A Thursday forum in Melville sponsored by the organization drew an overflow crowd of both taxpayers and educators, some of whom exchanged barbs during a question-and-answer session.
"We've reached the tipping point, and taxpayers can't stand it any more," Andrea Vecchio of East Islip, a LIFER organizer, said before the forum. "They [state leaders] can't just slap a Band-Aid on it and go their merry way."
Legislative representatives pointed out that they awarded the Island's schools an extra $125.7 million in state financial aid for 2014-15. The 5.63 percent increase was more than double the hike initially proposed by Cuomo, and the largest since the 2008 financial crash.
The infusion of state aid reduced the revenue amounts that districts otherwise would need to raise through property taxation.
Eight districts in Nassau and Suffolk counties have projected either zero tax increases or slight reductions in taxes for 2014-15, according to state data. In 2013-14, only one Island district, tiny Oysterponds in Southold Town, produced a tax reduction, according to the state.
The Island Trees district, serving a section of Levittown, has come in with a zero tax projection for next year.

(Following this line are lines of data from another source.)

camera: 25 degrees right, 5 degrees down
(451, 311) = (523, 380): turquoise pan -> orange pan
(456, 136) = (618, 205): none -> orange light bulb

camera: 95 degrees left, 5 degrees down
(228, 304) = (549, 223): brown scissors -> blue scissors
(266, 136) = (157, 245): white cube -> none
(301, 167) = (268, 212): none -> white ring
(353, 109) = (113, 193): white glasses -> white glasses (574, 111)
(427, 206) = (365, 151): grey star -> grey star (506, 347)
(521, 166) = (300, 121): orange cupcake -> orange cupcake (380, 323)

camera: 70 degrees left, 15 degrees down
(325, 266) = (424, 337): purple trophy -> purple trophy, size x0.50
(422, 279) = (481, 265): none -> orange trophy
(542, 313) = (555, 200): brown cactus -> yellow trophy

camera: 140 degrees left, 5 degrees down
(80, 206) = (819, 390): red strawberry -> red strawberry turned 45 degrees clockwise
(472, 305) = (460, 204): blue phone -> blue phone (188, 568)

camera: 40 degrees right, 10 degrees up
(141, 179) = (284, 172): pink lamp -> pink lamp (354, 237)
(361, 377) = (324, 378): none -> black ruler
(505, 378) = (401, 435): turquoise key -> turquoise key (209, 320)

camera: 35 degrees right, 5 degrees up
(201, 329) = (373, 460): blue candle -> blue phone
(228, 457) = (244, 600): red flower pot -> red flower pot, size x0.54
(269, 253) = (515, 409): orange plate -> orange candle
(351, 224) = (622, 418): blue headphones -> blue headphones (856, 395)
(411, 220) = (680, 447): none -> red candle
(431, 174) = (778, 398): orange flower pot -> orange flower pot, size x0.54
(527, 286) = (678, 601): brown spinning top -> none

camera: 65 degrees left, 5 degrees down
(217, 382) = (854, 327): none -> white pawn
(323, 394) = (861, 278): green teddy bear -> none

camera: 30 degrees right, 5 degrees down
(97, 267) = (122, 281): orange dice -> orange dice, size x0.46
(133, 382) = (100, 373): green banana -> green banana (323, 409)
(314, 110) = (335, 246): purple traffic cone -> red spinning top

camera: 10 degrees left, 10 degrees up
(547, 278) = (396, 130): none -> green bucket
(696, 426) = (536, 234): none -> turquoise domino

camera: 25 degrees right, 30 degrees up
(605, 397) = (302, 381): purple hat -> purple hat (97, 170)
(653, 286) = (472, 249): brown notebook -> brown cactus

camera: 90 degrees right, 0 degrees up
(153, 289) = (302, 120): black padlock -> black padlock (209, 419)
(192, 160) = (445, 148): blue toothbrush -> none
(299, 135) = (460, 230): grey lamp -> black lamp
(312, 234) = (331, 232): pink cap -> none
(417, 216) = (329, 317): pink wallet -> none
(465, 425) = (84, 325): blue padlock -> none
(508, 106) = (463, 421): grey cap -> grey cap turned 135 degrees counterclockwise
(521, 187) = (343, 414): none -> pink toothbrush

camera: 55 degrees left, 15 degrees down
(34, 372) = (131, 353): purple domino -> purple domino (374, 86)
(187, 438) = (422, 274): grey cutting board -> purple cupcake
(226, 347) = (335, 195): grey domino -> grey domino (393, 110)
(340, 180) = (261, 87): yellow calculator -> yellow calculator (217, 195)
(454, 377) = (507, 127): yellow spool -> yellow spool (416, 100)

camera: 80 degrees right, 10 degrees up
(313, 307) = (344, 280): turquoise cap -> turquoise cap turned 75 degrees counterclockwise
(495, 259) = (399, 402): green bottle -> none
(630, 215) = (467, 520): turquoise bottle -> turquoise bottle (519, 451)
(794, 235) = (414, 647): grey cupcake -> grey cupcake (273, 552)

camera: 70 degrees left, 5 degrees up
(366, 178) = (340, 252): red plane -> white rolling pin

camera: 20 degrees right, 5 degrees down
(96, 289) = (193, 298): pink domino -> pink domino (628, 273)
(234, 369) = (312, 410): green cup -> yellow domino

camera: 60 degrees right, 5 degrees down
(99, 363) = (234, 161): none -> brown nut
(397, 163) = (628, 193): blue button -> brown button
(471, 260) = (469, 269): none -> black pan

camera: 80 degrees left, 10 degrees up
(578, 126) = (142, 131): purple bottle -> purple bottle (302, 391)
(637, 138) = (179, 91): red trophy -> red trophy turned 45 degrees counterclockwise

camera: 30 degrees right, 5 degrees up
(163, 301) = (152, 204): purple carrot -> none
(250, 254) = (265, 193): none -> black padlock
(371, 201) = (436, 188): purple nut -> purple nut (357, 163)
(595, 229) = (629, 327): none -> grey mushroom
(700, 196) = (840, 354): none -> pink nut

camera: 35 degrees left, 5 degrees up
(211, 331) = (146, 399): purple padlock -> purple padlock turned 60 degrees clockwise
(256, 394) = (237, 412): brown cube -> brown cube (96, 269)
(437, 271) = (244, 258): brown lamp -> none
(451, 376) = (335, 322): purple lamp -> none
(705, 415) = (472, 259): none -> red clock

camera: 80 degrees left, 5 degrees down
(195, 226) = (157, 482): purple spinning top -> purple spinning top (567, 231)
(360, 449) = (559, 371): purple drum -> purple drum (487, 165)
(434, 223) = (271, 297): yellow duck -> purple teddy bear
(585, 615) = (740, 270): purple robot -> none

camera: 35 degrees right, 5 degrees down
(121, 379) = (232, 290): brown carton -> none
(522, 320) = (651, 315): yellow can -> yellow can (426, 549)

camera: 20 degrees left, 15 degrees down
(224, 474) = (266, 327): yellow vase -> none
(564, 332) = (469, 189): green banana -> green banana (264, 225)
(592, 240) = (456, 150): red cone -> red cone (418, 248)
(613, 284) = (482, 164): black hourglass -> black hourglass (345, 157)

Charles Murphy, now in his fifth year as Island Tree's superintendent, said contributing factors included modest raises in the latest employee contracts and elimination of high school elective courses that didn't draw enough students.
"You really have to keep things tight at the secondary level," Murphy said. "If classes aren't at an appropriate level, they won't run. Where in the past you might have allowed a class of 15, you can't do that anymore."